JOB ITEM
Set the data below down again, exactly, with every picture left out.

── EXERCISE DATA

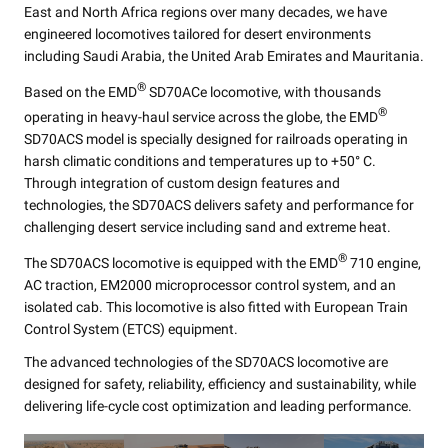
East and North Africa regions over many decades, we have
engineered locomotives tailored for desert environments
including Saudi Arabia, the United Arab Emirates and Mauritania.
®
Based on the EMD
SD70ACe locomotive, with thousands
®
operating in heavy-haul service across the globe, the EMD
SD70ACS model is specially designed for railroads operating in
harsh climatic conditions and temperatures up to +50° C.
Through integration of custom design features and
technologies, the SD70ACS delivers safety and performance for
challenging desert service including sand and extreme heat.
®
The SD70ACS locomotive is equipped with the EMD
710 engine,
AC traction, EM2000 microprocessor control system, and an
isolated cab. This locomotive is also fitted with European Train
Control System (ETCS) equipment.
The advanced technologies of the SD70ACS locomotive are
designed for safety, reliability, efficiency and sustainability, while
delivering life-cycle cost optimization and leading performance.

────

OUTPUT OF THE EXERCISE
East and North Africa regions over many decades, we have
engineered locomotives tailored for desert environments
including Saudi Arabia, the United Arab Emirates and Mauritania.
®
Based on the EMD
SD70ACe locomotive, with thousands
®
operating in heavy-haul service across the globe, the EMD
SD70ACS model is specially designed for railroads operating in
harsh climatic conditions and temperatures up to +50° C.
Through integration of custom design features and
technologies, the SD70ACS delivers safety and performance for
challenging desert service including sand and extreme heat.
®
The SD70ACS locomotive is equipped with the EMD
710 engine,
AC traction, EM2000 microprocessor control system, and an
isolated cab. This locomotive is also fitted with European Train
Control System (ETCS) equipment.
The advanced technologies of the SD70ACS locomotive are
designed for safety, reliability, efficiency and sustainability, while
delivering life-cycle cost optimization and leading performance.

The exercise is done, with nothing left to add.